Further research is warranted to examine the scope of family practice by graduates of other family medicine training programs, IMG family medicine graduates by program completed, as well as of rural program graduates who practice in urban locations. How and why these choices change over time is a further area to research.
This study contributes to the currently minimal literature about how the scope of a family physician’s clinical practice is affected by the type of residency completed, broadly categorized in this study as urban or rural program.

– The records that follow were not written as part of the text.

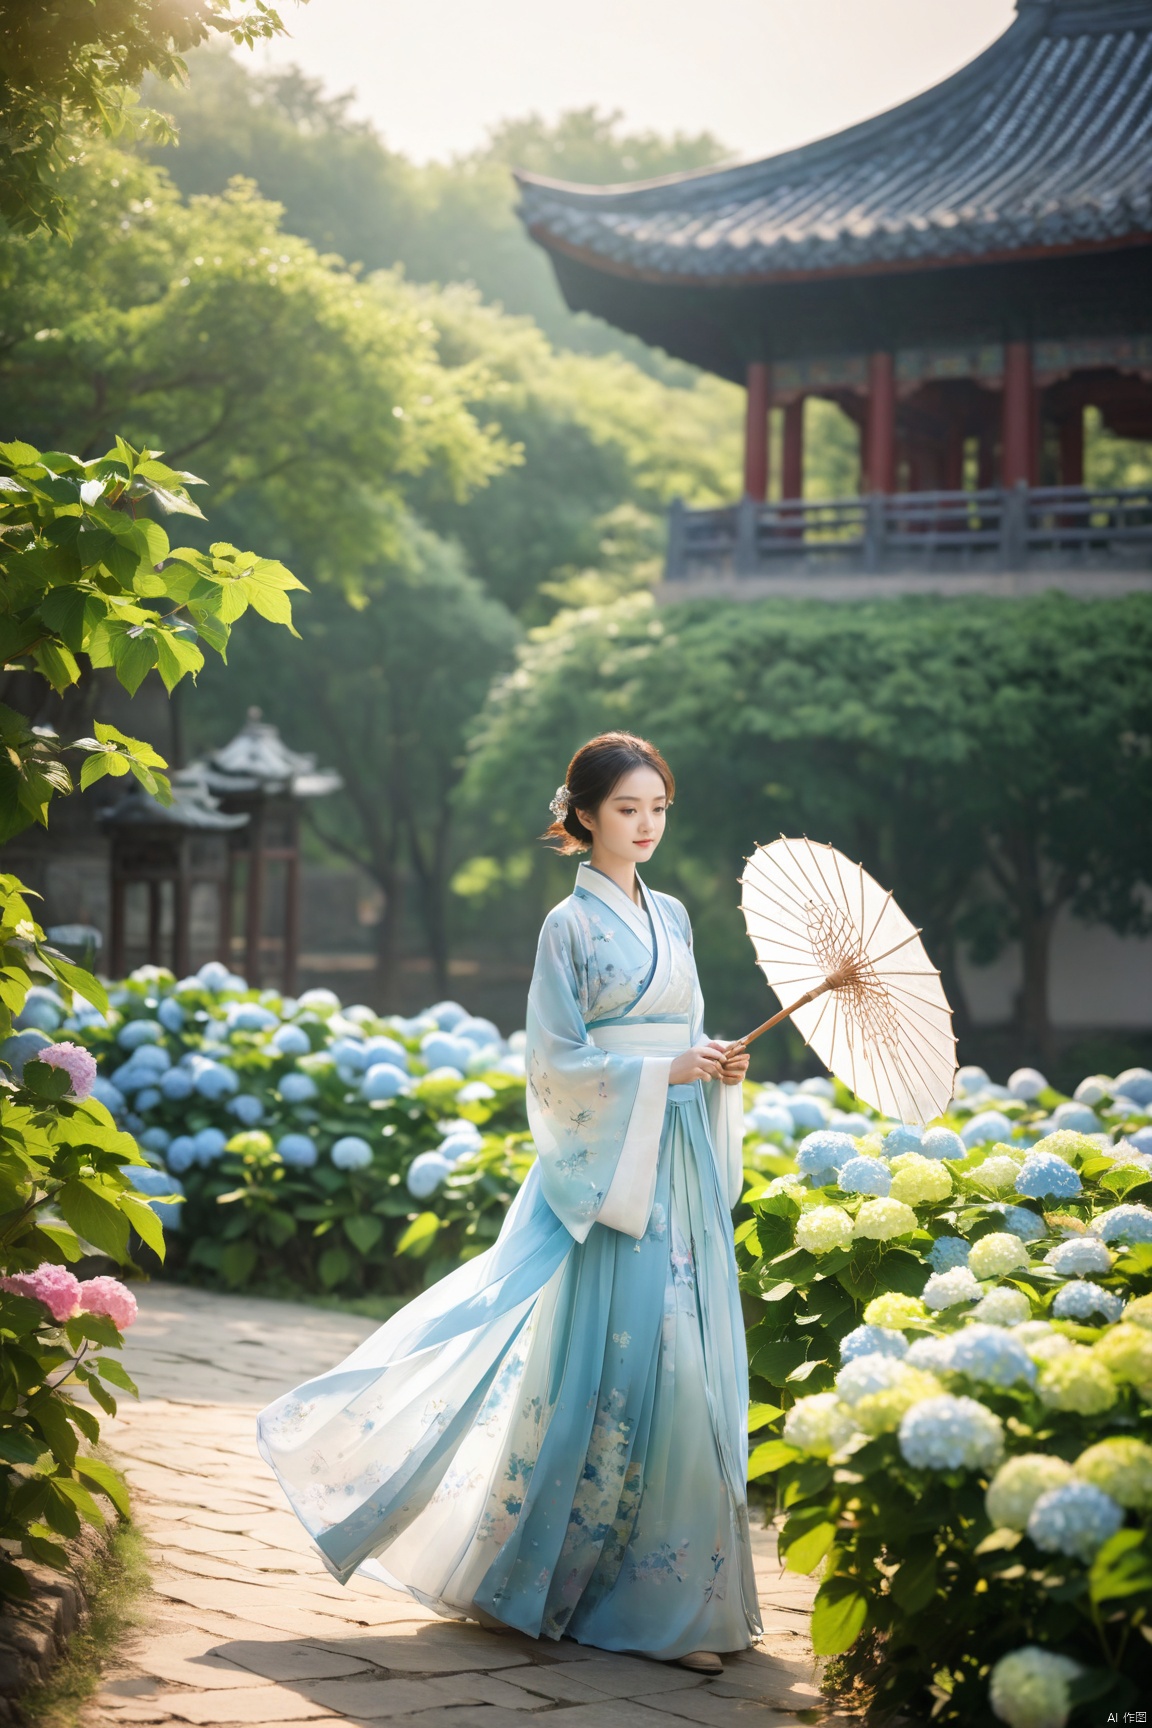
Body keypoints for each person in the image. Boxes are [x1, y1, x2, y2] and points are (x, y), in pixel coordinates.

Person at [257, 731, 762, 1672]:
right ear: (582, 816)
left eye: (659, 808)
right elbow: (557, 1065)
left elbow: (685, 1032)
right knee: (610, 1373)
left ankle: (678, 1598)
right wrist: (664, 1068)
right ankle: (573, 1587)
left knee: (684, 1367)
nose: (646, 825)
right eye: (627, 808)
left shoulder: (678, 918)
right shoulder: (565, 929)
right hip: (614, 1173)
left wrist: (717, 1063)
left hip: (674, 1163)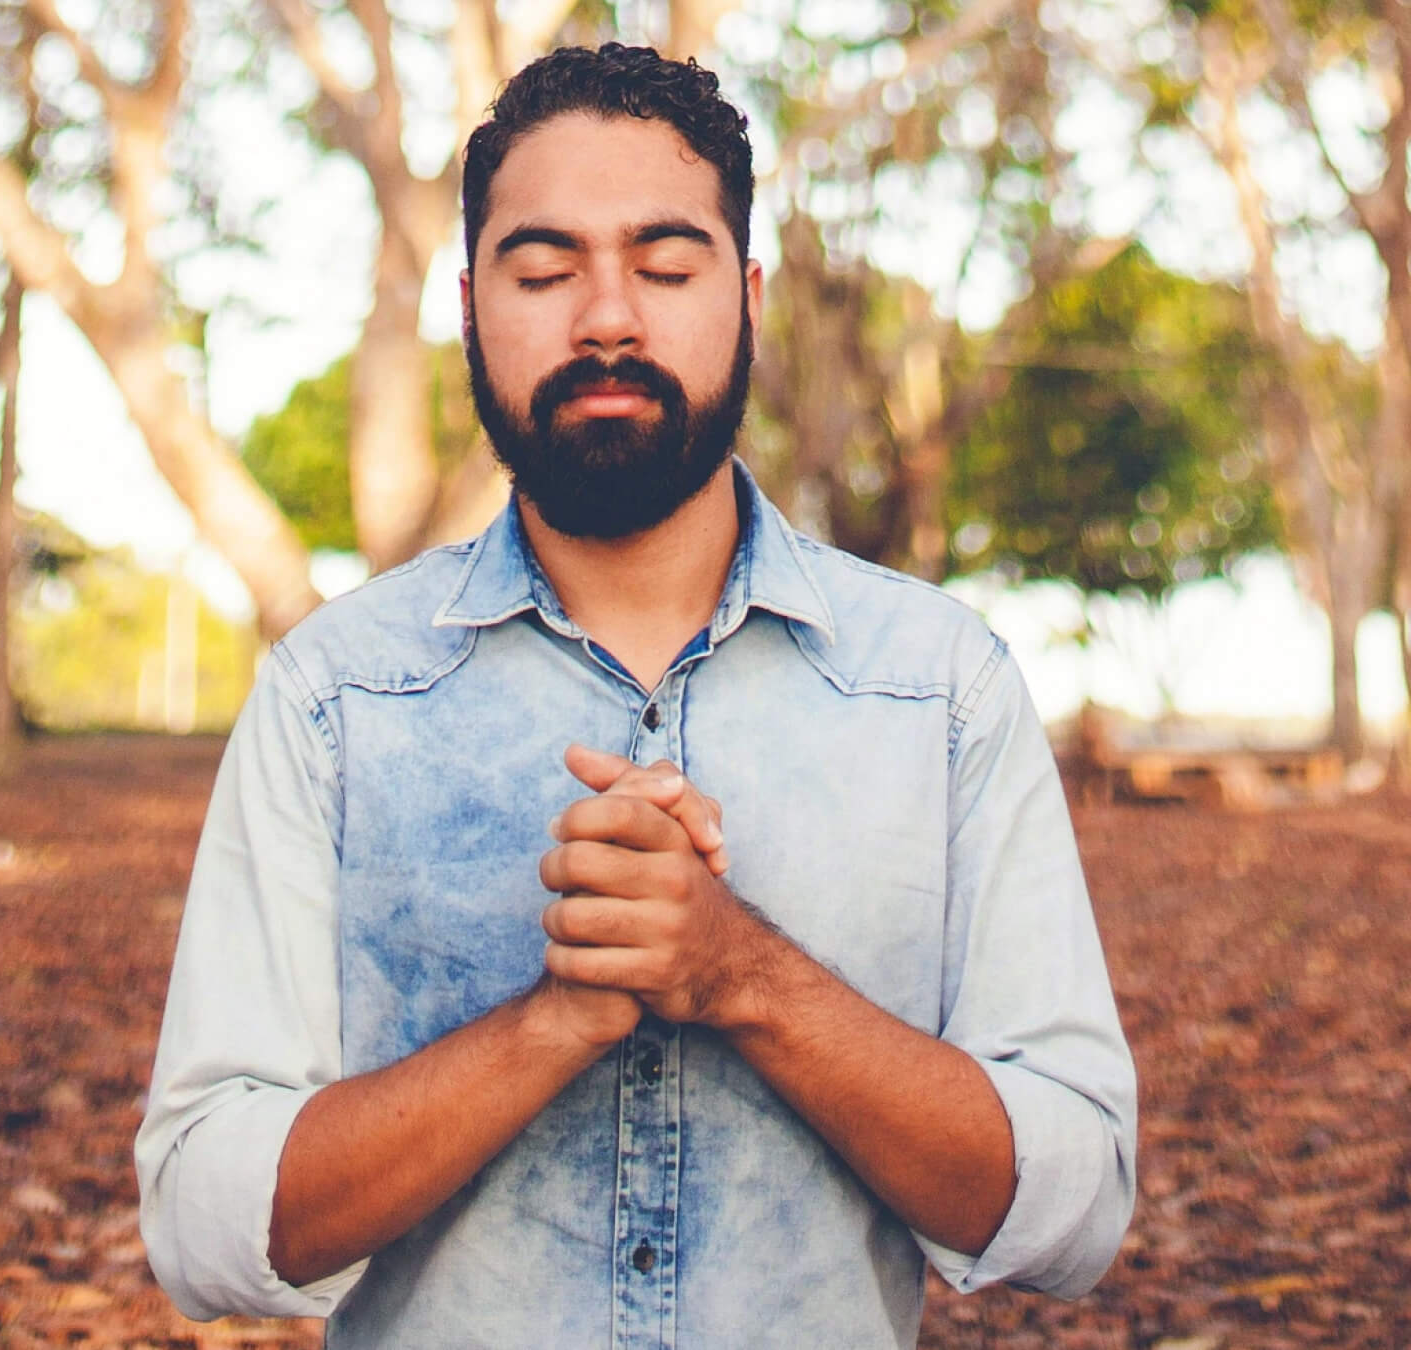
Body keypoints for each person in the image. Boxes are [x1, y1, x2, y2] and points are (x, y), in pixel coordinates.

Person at [135, 43, 1137, 1348]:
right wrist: (556, 1021)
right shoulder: (336, 695)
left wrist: (742, 975)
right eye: (545, 271)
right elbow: (204, 1230)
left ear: (750, 294)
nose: (606, 317)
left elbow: (1075, 1210)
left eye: (666, 267)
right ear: (470, 305)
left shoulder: (940, 688)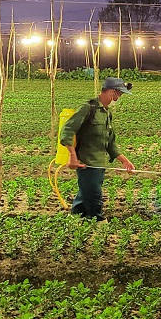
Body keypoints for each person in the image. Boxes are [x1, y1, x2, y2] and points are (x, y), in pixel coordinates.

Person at [59, 77, 135, 220]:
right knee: (94, 196)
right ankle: (97, 223)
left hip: (100, 164)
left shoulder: (107, 113)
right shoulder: (88, 108)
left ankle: (76, 219)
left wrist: (124, 160)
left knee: (84, 195)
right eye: (119, 94)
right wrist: (72, 155)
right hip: (87, 163)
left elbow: (110, 142)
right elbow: (67, 130)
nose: (118, 99)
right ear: (112, 92)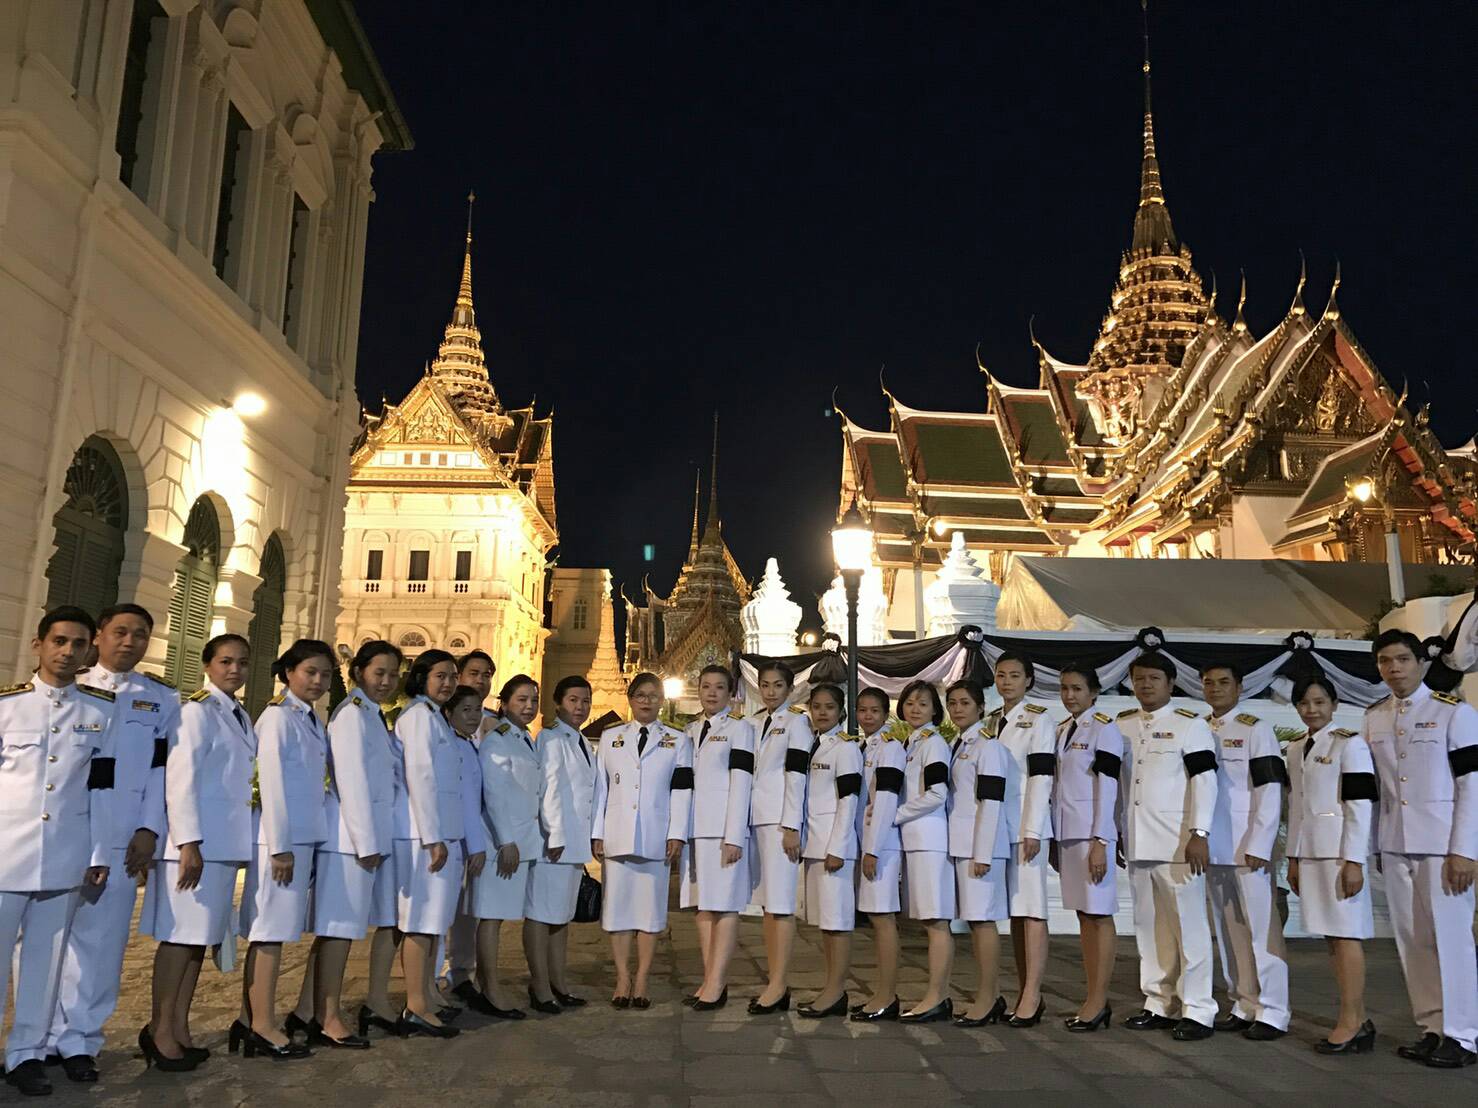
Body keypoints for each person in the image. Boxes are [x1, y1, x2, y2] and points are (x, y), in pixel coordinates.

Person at [47, 604, 172, 1083]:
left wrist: (148, 828)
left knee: (103, 945)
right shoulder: (70, 688)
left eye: (141, 634)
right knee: (46, 941)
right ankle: (39, 1037)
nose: (130, 641)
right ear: (98, 636)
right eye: (120, 632)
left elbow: (161, 771)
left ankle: (80, 1039)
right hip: (64, 831)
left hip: (122, 838)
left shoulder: (159, 698)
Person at [1, 607, 115, 1097]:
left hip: (66, 856)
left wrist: (98, 853)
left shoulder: (100, 711)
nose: (68, 652)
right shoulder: (7, 707)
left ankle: (25, 1054)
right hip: (5, 856)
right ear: (39, 645)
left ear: (90, 649)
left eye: (78, 644)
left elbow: (102, 788)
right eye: (59, 642)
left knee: (44, 965)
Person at [1364, 629, 1476, 1069]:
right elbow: (1376, 790)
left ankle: (1463, 1035)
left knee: (1452, 941)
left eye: (1402, 659)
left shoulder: (1454, 714)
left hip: (1442, 845)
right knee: (1413, 942)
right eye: (1385, 661)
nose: (1394, 668)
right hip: (1396, 844)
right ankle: (1432, 1026)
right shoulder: (1373, 717)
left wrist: (1464, 850)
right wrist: (1374, 843)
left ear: (1419, 663)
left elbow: (1472, 786)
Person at [141, 632, 253, 1071]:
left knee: (196, 943)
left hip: (220, 847)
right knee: (177, 941)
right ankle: (159, 1029)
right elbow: (180, 779)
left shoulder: (237, 713)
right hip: (195, 847)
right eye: (226, 661)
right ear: (208, 665)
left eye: (242, 662)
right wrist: (188, 842)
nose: (235, 670)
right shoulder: (196, 712)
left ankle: (178, 1026)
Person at [289, 640, 403, 1050]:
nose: (387, 681)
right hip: (350, 841)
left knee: (333, 931)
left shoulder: (370, 715)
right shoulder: (353, 716)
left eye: (393, 674)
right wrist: (367, 842)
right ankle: (330, 1017)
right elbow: (352, 782)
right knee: (338, 931)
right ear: (358, 672)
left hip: (359, 837)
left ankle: (305, 1009)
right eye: (379, 673)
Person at [234, 639, 334, 1061]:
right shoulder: (277, 718)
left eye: (325, 674)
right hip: (283, 843)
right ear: (289, 672)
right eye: (309, 671)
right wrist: (280, 847)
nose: (317, 681)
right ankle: (262, 1025)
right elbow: (271, 784)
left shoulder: (309, 719)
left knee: (276, 931)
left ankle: (248, 1020)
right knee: (270, 932)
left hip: (302, 839)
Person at [1118, 650, 1219, 1040]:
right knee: (1149, 928)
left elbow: (1204, 781)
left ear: (1170, 684)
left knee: (1189, 929)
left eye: (1153, 679)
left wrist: (1200, 832)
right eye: (1139, 679)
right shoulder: (1123, 726)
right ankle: (1159, 1001)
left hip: (1178, 844)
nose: (1145, 685)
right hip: (1138, 842)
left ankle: (1198, 1009)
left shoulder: (1189, 725)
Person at [1286, 675, 1377, 1055]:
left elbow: (1359, 804)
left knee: (1346, 935)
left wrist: (1354, 860)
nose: (1313, 710)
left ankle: (1352, 1021)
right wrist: (1292, 856)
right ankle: (1354, 1018)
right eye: (1305, 704)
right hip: (1310, 854)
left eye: (1320, 702)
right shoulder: (1294, 748)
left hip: (1339, 853)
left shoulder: (1350, 745)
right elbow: (1295, 808)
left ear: (1334, 704)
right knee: (1331, 937)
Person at [591, 672, 693, 1009]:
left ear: (662, 700)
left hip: (655, 835)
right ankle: (622, 977)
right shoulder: (611, 737)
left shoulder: (677, 740)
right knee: (618, 910)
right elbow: (600, 789)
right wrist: (597, 832)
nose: (647, 701)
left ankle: (643, 978)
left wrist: (677, 832)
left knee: (649, 913)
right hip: (618, 833)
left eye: (653, 695)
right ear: (631, 699)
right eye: (641, 695)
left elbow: (681, 791)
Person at [1199, 662, 1289, 1040]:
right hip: (1213, 845)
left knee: (1262, 931)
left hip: (1247, 844)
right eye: (1209, 683)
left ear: (1239, 686)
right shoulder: (1199, 727)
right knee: (1230, 930)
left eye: (1224, 682)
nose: (1216, 689)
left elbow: (1270, 789)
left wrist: (1261, 842)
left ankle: (1274, 1011)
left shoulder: (1256, 729)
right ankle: (1243, 1001)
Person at [394, 649, 467, 1038]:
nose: (448, 683)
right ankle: (416, 1005)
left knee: (435, 922)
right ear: (421, 677)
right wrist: (432, 837)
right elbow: (420, 777)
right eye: (440, 676)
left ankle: (427, 995)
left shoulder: (435, 717)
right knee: (420, 923)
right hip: (427, 837)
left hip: (444, 833)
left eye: (452, 677)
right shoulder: (418, 717)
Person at [1052, 663, 1124, 1031]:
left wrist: (1102, 840)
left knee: (1098, 914)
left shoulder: (1105, 730)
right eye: (1065, 688)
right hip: (1069, 833)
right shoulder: (1063, 729)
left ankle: (1098, 1000)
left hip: (1093, 835)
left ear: (1094, 692)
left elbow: (1108, 788)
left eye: (1078, 689)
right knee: (1084, 916)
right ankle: (1092, 996)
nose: (1070, 695)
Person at [680, 665, 755, 1011]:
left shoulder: (741, 730)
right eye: (706, 686)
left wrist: (735, 833)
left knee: (724, 905)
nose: (712, 693)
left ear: (731, 693)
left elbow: (741, 783)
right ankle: (709, 979)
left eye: (719, 687)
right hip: (696, 830)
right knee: (703, 906)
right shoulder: (689, 731)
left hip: (723, 829)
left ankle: (717, 981)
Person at [988, 651, 1055, 1027]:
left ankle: (1033, 992)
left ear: (1029, 680)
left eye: (1015, 675)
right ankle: (1022, 987)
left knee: (1032, 909)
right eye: (1001, 675)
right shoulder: (991, 721)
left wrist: (1032, 829)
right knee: (1014, 913)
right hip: (998, 828)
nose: (1007, 681)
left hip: (1026, 827)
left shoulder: (1039, 720)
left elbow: (1041, 776)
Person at [472, 677, 546, 1017]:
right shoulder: (497, 741)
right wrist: (506, 841)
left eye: (533, 699)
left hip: (522, 840)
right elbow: (495, 794)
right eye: (521, 699)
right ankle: (490, 988)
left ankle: (489, 985)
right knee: (492, 916)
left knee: (498, 916)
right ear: (504, 703)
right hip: (504, 844)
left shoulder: (524, 738)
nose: (528, 705)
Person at [524, 675, 597, 1009]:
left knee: (561, 917)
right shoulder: (552, 739)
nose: (579, 707)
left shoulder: (579, 740)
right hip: (554, 842)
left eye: (584, 701)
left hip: (573, 844)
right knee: (541, 915)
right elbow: (550, 789)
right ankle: (540, 987)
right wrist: (554, 834)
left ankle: (559, 983)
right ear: (557, 703)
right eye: (572, 700)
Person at [746, 661, 813, 1014]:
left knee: (781, 904)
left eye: (778, 685)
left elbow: (797, 774)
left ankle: (778, 983)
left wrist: (792, 824)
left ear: (789, 689)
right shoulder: (755, 723)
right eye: (766, 685)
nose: (771, 691)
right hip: (757, 819)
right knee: (767, 906)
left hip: (779, 822)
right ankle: (774, 981)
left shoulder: (797, 723)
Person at [945, 679, 1009, 1028]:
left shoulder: (988, 747)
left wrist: (982, 852)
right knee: (973, 920)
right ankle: (988, 993)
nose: (957, 708)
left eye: (965, 702)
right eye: (952, 702)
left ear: (981, 707)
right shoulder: (958, 743)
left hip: (980, 846)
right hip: (962, 844)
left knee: (983, 921)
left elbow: (991, 801)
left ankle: (988, 997)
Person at [796, 683, 862, 1019]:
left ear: (841, 712)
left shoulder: (845, 748)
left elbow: (848, 801)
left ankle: (837, 990)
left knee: (837, 922)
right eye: (817, 706)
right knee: (826, 923)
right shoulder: (812, 744)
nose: (822, 712)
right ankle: (830, 987)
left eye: (829, 707)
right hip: (814, 845)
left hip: (833, 847)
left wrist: (838, 847)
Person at [894, 679, 953, 1022]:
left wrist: (895, 815)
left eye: (923, 704)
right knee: (927, 921)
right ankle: (935, 994)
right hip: (914, 840)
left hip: (929, 841)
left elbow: (937, 794)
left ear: (935, 710)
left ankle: (937, 996)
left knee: (935, 921)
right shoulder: (911, 742)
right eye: (910, 703)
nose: (915, 709)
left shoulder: (933, 744)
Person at [441, 649, 498, 1004]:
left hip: (481, 831)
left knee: (469, 909)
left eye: (487, 674)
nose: (481, 680)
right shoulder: (441, 723)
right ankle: (431, 981)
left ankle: (463, 973)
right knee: (438, 910)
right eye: (474, 673)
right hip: (447, 831)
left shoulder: (493, 723)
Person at [851, 688, 905, 1022]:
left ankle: (887, 995)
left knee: (883, 918)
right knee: (875, 917)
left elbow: (886, 800)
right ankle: (881, 992)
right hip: (868, 842)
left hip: (882, 845)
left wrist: (872, 849)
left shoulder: (891, 748)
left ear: (886, 714)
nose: (868, 716)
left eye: (875, 711)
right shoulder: (862, 746)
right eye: (862, 710)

The findings suggest that the combination of the site of training and the site of practice affects the final breadth of the clinical practice of a family physician. The study also advances conceptual understanding by proposing a framework that summarizes the factors that have been reported to be associated with the scope of family practice.
Funding for this project was provided by the Alberta Rural Physician Action Plan. Research assistance for the survey was provided by Jacqueline Torti and Emmanuel Appiah Anokeye.